AIM OF THE EXERCISE
For the entries that follow, produce an exact copy with no pictures in it.

[SOURCE MATERIAL Boundary: Start]

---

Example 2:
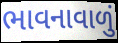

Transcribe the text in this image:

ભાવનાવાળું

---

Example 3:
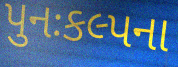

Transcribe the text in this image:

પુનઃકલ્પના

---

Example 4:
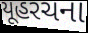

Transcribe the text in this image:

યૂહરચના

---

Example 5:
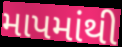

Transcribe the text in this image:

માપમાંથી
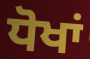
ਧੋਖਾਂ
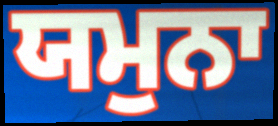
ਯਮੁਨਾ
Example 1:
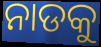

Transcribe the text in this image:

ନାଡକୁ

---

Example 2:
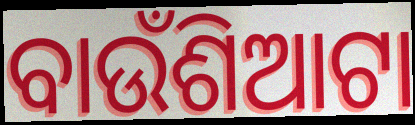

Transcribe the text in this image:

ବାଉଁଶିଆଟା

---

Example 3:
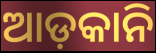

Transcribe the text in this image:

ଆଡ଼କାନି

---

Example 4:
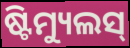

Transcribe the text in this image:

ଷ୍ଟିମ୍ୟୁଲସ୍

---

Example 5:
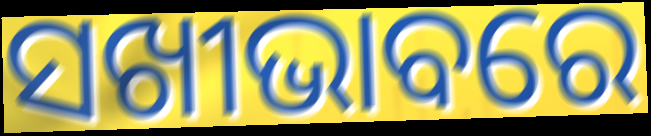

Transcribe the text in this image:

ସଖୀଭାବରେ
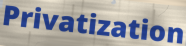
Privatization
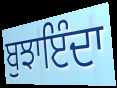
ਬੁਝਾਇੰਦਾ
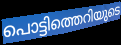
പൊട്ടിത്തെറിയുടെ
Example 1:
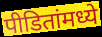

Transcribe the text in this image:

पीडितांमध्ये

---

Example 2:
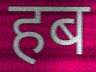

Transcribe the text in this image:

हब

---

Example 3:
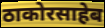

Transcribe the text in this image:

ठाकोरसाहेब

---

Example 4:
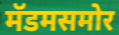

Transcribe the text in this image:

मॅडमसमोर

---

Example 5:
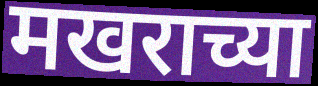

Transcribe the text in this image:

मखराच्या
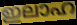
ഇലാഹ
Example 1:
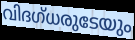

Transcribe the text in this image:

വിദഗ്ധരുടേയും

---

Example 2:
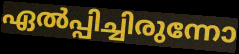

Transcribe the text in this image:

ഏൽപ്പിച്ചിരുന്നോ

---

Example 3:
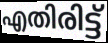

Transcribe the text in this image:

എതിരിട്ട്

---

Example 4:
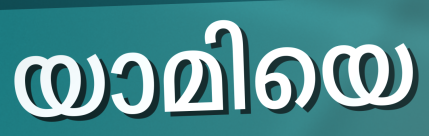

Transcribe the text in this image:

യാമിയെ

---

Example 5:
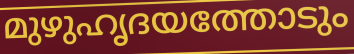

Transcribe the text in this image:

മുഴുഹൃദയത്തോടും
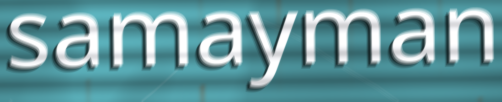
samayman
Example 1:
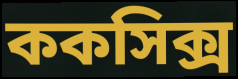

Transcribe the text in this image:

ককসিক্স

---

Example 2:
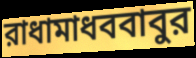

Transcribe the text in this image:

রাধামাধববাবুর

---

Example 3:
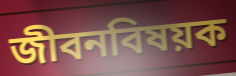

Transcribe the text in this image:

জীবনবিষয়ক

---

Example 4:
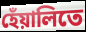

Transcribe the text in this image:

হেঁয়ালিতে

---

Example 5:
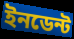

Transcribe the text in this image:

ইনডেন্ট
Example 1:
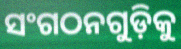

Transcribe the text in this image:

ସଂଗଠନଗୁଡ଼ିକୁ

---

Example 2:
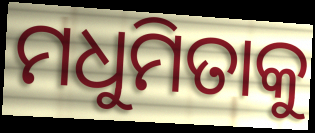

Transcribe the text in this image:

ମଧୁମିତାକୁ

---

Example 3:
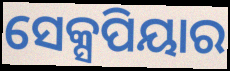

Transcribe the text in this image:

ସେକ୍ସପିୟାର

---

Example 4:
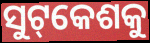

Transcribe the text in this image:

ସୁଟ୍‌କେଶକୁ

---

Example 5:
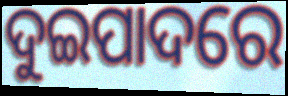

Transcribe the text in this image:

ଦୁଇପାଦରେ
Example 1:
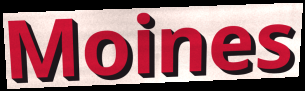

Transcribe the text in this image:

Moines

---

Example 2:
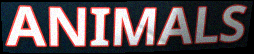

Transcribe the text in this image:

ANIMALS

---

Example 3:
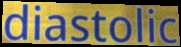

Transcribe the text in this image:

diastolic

[SOURCE MATERIAL Boundary: End]

ANSWER TO THIS TASK
---

Example 2:

Transcribe the text in this image:

ભાવનાવાળું

---

Example 3:

Transcribe the text in this image:

પુનઃકલ્પના

---

Example 4:

Transcribe the text in this image:

યૂહરચના

---

Example 5:

Transcribe the text in this image:

માપમાંથી
ਧੋਖਾਂ
ਯਮੁਨਾ
Example 1:

Transcribe the text in this image:

ନାଡକୁ

---

Example 2:

Transcribe the text in this image:

ବାଉଁଶିଆଟା

---

Example 3:

Transcribe the text in this image:

ଆଡ଼କାନି

---

Example 4:

Transcribe the text in this image:

ଷ୍ଟିମ୍ୟୁଲସ୍

---

Example 5:

Transcribe the text in this image:

ସଖୀଭାବରେ
Privatization
ਬੁਝਾਇੰਦਾ
പൊട്ടിത്തെറിയുടെ
Example 1:

Transcribe the text in this image:

पीडितांमध्ये

---

Example 2:

Transcribe the text in this image:

हब

---

Example 3:

Transcribe the text in this image:

ठाकोरसाहेब

---

Example 4:

Transcribe the text in this image:

मॅडमसमोर

---

Example 5:

Transcribe the text in this image:

मखराच्या
ഇലാഹ
Example 1:

Transcribe the text in this image:

വിദഗ്ധരുടേയും

---

Example 2:

Transcribe the text in this image:

ഏൽപ്പിച്ചിരുന്നോ

---

Example 3:

Transcribe the text in this image:

എതിരിട്ട്

---

Example 4:

Transcribe the text in this image:

യാമിയെ

---

Example 5:

Transcribe the text in this image:

മുഴുഹൃദയത്തോടും
samayman
Example 1:

Transcribe the text in this image:

ককসিক্স

---

Example 2:

Transcribe the text in this image:

রাধামাধববাবুর

---

Example 3:

Transcribe the text in this image:

জীবনবিষয়ক

---

Example 4:

Transcribe the text in this image:

হেঁয়ালিতে

---

Example 5:

Transcribe the text in this image:

ইনডেন্ট
Example 1:

Transcribe the text in this image:

ସଂଗଠନଗୁଡ଼ିକୁ

---

Example 2:

Transcribe the text in this image:

ମଧୁମିତାକୁ

---

Example 3:

Transcribe the text in this image:

ସେକ୍ସପିୟାର

---

Example 4:

Transcribe the text in this image:

ସୁଟ୍‌କେଶକୁ

---

Example 5:

Transcribe the text in this image:

ଦୁଇପାଦରେ
Example 1:

Transcribe the text in this image:

Moines

---

Example 2:

Transcribe the text in this image:

ANIMALS

---

Example 3:

Transcribe the text in this image:

diastolic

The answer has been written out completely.